Del is a good kid who's been caught in horrible circumstances. At seventeen, he's trying to put his life together after an incident in his past that made him a social outcast-and a felon. As a result, he can't get into college; the only job he can find is digging graves; and when he finally meets a girl he might fall in love with, there's a sea of complications that threatens to bring the world crashing down around him again. But what has Del done? In flashbacks to Del's fourteenth year, we slowly learn the truth. Del is guilty in the eyes of the law-- but readers will have to decide for themselves if he's truly lost his innocence.
From Missy's Reads & Reviews
Going Underground is a story that deals with something that I do not have much knowledge on - which is sending nude pics via your cell phone. I have never done anything of the sort and can honestly say that I don’t know anyone that has done it either, unless you count the celebrities that have been outed on gossip websites for doing that very thing. So, I went into this story a little blind.
Having said that, I can say that this admission in no way affected my ability to settle into this story and empathize with its characters. Del, though now a convicted felon because of his participation in what I’ve described above, is a character that is impossible not to like and one that you want to read more about. He is very personable and, even with a lack of experience like my own, it was easy to fall into his story and share every emotion with him. At times, his fate does almost seem a little hopeless, but you can’t help but to continue cheering him on through the entire story.
The story itself alternated between the present and three years before, around the time “the incident” happened. Even with the skipping around, the story flowed well and there was never any moments of confusion to contend with. Though this is about a topical issue, the story is never just black and white - Susan Vaught seems to instead give us many grey areas that, in my opinion, is much more fascinating than just making everything very plain and simple. This is an incredible read that puts light on a lesser known and more personal side of an issue that is not only dealt with legally, but politically as well.
A Must Read!
Oh my. Ohmyohmyohmy. This was a great book! I knew this would be good because of the content, but I had no idea how great it was going to be. I have to go ahead and put out there that the style of the writing in Susan Vaught's book Going Underground reminds me a lot of Chris Crutcher. (He is an awesome YA writer, BTW.) The story does alternate between the present-- Del's senior year-- and the past. It's not a choppy flip flop either; it flows really nicely. The only thing that would make it better is if there was some type of text feature clue to the present-past change. Maybe some italics or something. I could see how that might be confusing to a younger reader that isn't used to this type of writing.
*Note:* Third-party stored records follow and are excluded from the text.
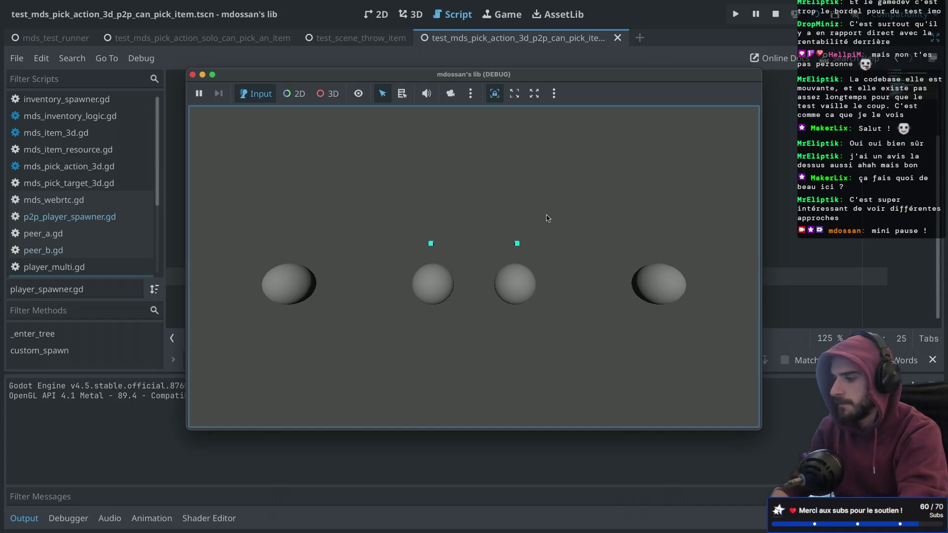
left_click(192, 75)
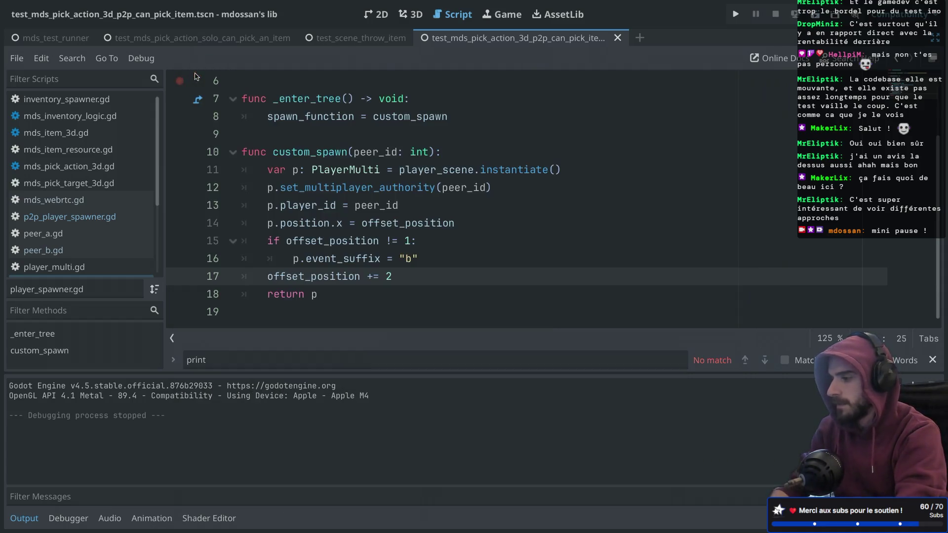
left_click(823, 17)
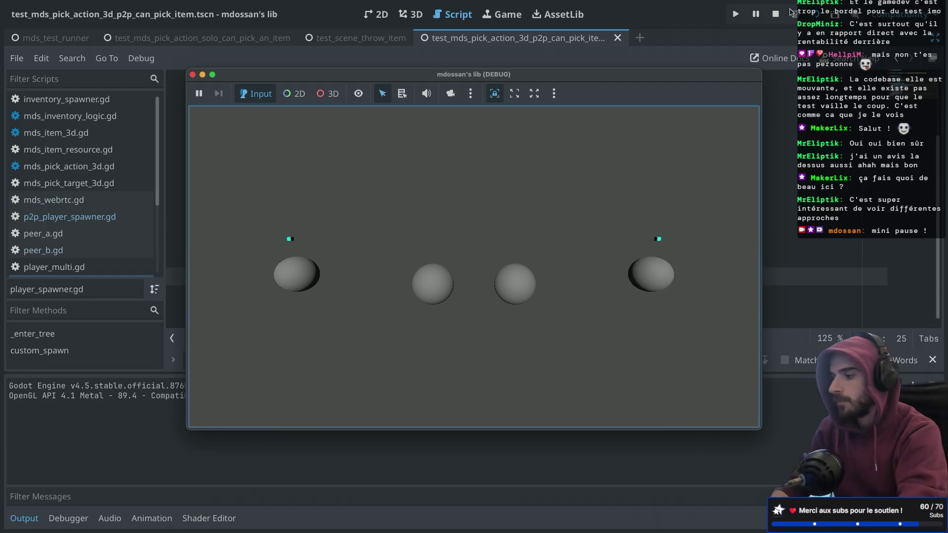
left_click(193, 74)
I don't give out too many 5 star reviews because I don't think there are that many "you have to read this" kind of books out there. Don't get me wrong, there are PLENTY of great books, but not so many that earn a permanent place on my personal bookshelf. This book is getting a permanent home. In fact, I just pre-ordered two copies from Amazon. Two! When my son gets a little older I am going to make him read this book.
You get a pretty good idea of what the book is about from the back cover. What you don't get, however, is how amazing the writing is. This book covers a very serious (and real) problem with our youth. I know as a middle school teacher, I am constantly having to talk to kids about appropriate use of cell phones and the internet. I can't even tell you how many phones I have confiscated in the last 7 years that have had inappropriate pictures on them. Too many, that's for sure. Obviously, when I saw this book I wanted to read it. I thought it would open up a whole new door for teachable moments. Maybe, just maybe, it could teach my students a lesson about life. Oh my goodness. Wait! Isn't that what great YA literature does? I think so.
As deep and heavy as some of the content is, there is a nice bit of comic relief from Fred-- a talking bid. Don't think this bird is a random placement either. It's perfect! She (yes, the bird is a she) is the perfect tension breaker; otherwise, this book might be too serious and untouchable. Having that crazy bird makes the story so much more accessible. Then there is Del. Poor, pitiful, conflicted Del. I loved him. You get a great insight into what it would be like to be a victim of the legal system. I feel so sorry for this kid! You know there are real perverts out there that take pictures of kids and do horrible things with them, but then there are also kids that do stupid things. Unfortunately, Del gets treated as one of the perverts. He spends the remaining four years of his high school life dealing with his actions.
I'm not going to tell much more about this complicated story, because I don't want to give away too much of the beauty. This books deals with the controversial topic of sexting in such a real way that it is going to be one of those teen "must reads." I know I'm going to recommend it to my teacher friends that have teenage kids. There isn't any graphic details or things like that, but this is a story about a kid who gets punished for being sexually curious. You can make your call.
This is a great novel that I would probably place next to Laurie Halse Anderson's Twisted and Chris Crutcher's Inexcusable. Fantastic! (I really hope someone else reads this one soon so we can discuss all the awesome details in it! I am dying to talk about this book.)